• **Problem requirements**
Copy out, from the entries below, each line holding the string "Pasha".

• **Supplied data**

........

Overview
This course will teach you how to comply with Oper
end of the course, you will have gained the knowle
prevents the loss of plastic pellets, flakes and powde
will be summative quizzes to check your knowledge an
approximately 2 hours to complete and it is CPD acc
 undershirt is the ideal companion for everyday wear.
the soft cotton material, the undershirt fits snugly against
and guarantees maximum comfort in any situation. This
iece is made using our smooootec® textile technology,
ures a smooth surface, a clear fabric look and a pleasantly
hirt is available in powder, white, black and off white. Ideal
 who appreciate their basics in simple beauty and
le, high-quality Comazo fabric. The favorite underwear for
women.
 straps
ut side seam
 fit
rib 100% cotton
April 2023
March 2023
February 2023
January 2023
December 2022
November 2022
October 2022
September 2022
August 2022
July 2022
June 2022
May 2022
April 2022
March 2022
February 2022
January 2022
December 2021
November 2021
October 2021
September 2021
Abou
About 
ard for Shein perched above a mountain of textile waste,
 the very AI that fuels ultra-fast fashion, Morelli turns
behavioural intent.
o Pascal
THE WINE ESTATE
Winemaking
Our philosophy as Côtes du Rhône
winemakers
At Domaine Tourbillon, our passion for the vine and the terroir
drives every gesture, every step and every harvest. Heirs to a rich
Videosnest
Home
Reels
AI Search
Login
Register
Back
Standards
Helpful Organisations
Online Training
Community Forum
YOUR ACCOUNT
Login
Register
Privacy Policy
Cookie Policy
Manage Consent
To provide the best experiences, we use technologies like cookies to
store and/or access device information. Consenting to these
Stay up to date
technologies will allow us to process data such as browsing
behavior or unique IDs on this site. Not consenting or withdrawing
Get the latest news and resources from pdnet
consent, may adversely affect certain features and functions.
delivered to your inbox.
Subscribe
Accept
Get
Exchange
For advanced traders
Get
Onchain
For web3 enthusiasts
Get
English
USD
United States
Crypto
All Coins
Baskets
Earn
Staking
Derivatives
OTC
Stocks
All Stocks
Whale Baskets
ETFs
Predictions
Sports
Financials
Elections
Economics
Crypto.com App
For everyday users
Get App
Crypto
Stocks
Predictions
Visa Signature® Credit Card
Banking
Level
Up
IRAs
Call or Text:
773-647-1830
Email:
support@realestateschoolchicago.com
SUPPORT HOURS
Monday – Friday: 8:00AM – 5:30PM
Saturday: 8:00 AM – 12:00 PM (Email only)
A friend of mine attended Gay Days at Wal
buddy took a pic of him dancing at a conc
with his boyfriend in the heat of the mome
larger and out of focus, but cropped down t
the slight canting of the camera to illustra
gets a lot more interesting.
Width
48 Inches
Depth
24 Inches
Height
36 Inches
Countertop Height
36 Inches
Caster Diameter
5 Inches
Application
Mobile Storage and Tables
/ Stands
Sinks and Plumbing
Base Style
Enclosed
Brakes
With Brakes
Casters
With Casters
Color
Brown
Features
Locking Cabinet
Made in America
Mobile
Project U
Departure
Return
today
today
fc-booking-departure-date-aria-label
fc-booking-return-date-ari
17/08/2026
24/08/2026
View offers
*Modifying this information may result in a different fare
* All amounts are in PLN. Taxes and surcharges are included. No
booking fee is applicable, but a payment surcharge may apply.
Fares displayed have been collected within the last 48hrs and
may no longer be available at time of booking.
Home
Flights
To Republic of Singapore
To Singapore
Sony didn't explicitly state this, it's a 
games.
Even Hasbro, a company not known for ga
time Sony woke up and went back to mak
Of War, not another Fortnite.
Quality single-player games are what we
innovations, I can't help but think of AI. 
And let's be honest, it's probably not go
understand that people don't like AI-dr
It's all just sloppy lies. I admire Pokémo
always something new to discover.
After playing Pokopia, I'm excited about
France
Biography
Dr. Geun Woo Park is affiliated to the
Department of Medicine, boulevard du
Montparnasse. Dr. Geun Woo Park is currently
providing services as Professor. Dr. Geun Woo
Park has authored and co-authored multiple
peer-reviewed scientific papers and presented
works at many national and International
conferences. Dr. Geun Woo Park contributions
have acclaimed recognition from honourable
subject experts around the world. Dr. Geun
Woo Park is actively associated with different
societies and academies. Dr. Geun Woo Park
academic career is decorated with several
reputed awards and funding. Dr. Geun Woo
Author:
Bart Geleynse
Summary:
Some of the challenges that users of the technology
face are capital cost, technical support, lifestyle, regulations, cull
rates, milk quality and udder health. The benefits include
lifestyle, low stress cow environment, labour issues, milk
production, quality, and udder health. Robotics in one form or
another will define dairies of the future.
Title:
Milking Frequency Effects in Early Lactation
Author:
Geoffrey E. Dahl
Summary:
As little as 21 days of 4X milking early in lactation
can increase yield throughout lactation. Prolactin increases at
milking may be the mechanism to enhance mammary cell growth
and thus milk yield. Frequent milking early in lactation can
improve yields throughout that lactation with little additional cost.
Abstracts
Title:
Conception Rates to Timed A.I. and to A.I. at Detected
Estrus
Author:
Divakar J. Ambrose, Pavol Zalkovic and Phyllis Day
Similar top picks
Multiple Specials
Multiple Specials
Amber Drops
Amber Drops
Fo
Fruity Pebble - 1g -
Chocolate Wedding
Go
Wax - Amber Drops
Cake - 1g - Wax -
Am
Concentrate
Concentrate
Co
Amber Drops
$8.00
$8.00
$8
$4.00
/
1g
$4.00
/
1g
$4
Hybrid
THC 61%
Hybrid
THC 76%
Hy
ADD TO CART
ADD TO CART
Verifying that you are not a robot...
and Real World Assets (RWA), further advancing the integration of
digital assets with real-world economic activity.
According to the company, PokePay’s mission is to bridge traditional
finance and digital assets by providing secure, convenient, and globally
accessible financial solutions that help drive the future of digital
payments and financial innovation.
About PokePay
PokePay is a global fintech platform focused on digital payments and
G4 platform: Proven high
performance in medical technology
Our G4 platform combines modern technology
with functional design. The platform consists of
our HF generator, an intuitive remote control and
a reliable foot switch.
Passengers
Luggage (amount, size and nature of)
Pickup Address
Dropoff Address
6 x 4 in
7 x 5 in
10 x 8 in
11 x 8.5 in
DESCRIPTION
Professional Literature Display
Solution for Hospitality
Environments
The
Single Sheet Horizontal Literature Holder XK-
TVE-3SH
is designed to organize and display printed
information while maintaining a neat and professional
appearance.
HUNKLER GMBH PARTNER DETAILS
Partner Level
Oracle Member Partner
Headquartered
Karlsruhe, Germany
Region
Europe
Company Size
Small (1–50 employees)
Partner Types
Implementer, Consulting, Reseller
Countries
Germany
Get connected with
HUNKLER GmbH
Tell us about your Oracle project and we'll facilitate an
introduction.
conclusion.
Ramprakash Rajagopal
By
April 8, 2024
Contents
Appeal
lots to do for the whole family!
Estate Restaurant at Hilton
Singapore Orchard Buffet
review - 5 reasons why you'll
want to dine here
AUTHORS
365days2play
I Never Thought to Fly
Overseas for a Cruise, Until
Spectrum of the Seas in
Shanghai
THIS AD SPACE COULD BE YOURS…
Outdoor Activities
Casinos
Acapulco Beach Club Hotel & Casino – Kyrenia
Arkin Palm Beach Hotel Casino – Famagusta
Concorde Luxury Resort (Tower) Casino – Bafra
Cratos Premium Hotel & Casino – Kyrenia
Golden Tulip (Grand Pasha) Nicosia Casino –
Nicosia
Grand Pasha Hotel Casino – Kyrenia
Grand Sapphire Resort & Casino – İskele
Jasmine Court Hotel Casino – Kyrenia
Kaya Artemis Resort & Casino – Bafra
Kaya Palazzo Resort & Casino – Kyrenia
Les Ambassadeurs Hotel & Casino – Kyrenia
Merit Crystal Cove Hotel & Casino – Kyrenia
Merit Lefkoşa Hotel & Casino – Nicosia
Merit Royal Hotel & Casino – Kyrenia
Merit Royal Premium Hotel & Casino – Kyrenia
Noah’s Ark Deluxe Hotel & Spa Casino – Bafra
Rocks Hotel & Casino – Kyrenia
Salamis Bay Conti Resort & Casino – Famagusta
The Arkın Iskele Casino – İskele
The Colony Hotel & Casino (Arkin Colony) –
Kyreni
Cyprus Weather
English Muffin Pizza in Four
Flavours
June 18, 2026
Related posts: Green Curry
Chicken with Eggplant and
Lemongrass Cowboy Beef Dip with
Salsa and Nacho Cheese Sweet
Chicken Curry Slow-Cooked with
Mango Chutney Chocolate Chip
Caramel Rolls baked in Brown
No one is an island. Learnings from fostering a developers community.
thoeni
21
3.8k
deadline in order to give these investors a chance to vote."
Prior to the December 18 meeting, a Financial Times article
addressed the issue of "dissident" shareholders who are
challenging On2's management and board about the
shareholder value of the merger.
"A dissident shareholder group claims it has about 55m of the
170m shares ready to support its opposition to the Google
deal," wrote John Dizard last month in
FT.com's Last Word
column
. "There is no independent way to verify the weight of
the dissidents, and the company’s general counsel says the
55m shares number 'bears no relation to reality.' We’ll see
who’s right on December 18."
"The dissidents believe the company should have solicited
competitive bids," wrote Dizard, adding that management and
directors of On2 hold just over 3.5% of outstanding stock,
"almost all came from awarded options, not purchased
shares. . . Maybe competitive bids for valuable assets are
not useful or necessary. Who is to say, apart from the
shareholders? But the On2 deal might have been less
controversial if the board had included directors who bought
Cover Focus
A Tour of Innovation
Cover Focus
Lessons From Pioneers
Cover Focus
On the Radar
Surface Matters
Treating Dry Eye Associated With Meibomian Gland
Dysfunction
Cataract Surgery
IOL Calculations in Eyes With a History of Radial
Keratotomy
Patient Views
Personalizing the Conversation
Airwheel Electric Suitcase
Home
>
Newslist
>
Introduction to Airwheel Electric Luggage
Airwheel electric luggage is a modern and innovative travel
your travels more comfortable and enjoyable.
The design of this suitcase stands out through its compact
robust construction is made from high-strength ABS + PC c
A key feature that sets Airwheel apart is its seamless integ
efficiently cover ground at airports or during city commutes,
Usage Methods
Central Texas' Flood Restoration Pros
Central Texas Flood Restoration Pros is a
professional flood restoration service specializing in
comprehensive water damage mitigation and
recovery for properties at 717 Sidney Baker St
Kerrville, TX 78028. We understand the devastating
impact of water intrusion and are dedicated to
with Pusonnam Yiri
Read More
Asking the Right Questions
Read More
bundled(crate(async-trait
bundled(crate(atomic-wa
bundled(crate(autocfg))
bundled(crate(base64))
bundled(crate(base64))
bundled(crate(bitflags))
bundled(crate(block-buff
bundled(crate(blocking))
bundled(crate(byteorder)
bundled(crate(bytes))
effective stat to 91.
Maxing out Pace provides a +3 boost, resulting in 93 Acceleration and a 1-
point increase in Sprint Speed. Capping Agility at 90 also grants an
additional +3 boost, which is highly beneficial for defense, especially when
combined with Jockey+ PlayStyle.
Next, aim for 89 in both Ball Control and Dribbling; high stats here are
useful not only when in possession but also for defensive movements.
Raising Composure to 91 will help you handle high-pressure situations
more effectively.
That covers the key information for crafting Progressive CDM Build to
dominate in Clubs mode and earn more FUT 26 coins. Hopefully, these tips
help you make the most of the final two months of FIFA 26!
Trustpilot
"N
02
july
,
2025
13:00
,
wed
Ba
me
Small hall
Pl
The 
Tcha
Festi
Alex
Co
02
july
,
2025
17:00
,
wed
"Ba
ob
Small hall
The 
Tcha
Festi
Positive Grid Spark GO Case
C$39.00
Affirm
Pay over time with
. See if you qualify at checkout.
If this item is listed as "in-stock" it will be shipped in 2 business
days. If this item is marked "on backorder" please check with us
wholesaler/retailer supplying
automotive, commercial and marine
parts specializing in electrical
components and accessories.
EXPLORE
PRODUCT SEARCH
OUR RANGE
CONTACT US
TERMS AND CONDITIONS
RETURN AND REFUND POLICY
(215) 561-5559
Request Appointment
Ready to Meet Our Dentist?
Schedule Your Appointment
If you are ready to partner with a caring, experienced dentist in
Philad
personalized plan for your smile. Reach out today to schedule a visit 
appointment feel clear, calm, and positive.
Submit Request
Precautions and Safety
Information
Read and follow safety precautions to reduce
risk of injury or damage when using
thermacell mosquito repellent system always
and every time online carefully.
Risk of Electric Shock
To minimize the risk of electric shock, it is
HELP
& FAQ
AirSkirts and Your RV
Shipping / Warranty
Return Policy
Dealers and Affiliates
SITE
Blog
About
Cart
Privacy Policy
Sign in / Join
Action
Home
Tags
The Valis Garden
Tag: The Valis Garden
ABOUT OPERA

........

• **The answer**
Golden Tulip (Grand Pasha) Nicosia Casino –
Grand Pasha Hotel Casino – Kyrenia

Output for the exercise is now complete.